When did “uncanny valley” become a single discrete monolithic authoritative unambiguous scientific position thing that goes around making predictions? (A trademark of bad science journalism is the portrayal of “science” as a uniform collective of people who agree about everything to the extent that one sensational unexpected finding *Changes What We Thought We Knew About The World!*™®.)

The uncanny “valley” refers to a valley of data points, on a graph. An interpretation of that valley is what makes predictions, not the valley itself. Aside from the cartoon stimulus being way off the mark here.
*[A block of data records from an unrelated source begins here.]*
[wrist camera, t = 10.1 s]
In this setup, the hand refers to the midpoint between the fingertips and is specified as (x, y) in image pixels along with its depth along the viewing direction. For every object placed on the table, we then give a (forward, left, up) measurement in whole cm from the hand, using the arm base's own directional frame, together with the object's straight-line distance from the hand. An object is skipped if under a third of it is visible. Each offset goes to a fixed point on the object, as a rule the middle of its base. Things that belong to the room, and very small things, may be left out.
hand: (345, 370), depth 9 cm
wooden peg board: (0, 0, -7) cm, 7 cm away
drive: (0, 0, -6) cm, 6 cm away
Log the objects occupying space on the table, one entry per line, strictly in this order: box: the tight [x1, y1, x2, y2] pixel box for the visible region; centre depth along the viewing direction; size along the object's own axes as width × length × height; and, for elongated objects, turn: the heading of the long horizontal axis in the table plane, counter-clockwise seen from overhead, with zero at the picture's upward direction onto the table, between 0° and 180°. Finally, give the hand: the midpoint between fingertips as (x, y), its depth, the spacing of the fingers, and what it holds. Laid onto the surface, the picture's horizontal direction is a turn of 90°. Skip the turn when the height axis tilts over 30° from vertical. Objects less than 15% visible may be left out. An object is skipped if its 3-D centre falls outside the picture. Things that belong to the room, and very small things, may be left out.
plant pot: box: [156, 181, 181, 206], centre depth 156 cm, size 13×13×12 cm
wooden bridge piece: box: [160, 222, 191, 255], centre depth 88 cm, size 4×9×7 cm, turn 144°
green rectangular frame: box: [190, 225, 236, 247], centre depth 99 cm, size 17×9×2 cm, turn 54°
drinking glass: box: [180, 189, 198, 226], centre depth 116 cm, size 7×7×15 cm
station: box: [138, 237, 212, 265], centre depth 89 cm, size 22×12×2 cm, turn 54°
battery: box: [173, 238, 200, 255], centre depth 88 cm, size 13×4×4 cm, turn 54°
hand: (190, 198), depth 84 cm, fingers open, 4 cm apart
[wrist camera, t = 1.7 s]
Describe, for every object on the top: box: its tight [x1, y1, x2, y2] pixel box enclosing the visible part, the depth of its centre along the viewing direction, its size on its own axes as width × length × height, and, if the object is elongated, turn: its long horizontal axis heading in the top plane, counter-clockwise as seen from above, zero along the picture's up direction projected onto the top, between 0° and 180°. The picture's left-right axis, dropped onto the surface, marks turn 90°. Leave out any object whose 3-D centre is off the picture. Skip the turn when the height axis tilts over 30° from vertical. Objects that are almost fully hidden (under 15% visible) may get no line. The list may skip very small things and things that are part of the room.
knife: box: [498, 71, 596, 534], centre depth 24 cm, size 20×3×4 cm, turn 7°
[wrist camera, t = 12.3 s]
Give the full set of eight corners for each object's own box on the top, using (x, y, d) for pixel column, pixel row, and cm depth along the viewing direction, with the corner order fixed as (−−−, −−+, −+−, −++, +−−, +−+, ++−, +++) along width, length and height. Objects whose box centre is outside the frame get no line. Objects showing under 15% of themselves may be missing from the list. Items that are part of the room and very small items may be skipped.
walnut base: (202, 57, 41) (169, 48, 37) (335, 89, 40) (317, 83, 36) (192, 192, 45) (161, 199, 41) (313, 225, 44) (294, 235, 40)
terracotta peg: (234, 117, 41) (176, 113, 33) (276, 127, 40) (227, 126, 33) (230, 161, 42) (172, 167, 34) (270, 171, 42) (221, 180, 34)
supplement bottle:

Science journalism trope: “New experiment forces scientists to think in a new way about X. We have (accidentally or on purpose) misconstrued X in an overly narrow and strong fashion, in order to depict it as having been subverted and/or thrown into doubt.” What I say to this is: ahhhh, no.

Showing someone image 9 of a ten image morph isn’t quite the same as just springing image 9 on them cold and acting like it’s image 10.

That particular sequence is available in this pdf. The end result is Jennifer Hewitt’s head pasted between Jasmine’s body and hair, so there isn’t really much making the next-to-last one more uncanny; both just come off as strange photoshop pics rather than true images. I think I’d feel off if they were moving.

A loosely-defined term, with built-in moveable goalposts is a SPLENDID tool for arguments though.

As a couple of commenters have touched on, it seems like the experiment may be trying to test the wrong thing. The key to the uncanny valley doesn’t lie in the image, or the robot, or the animation – it’s the subversion of the viewer’s expectations. Our discomfort isn’t that the robot’s eyes are dead-looking, it’s that we expect them to look alive, and they don’t. The phenomenon occurs when the item exists in a context where those expectations are raised and then dashed. This is why it’s more commonly associated with near- (but un-)realistic renderings like The Polar Express, but it can still occur with non-realistic renderings like the test dummy in Monsters, Inc…

It’s such a commonly-understood response that in more extreme renderings, it forms the basis for a lot of horror movie cliches – the dog that’s really an alien, anything with creepy kids, etc.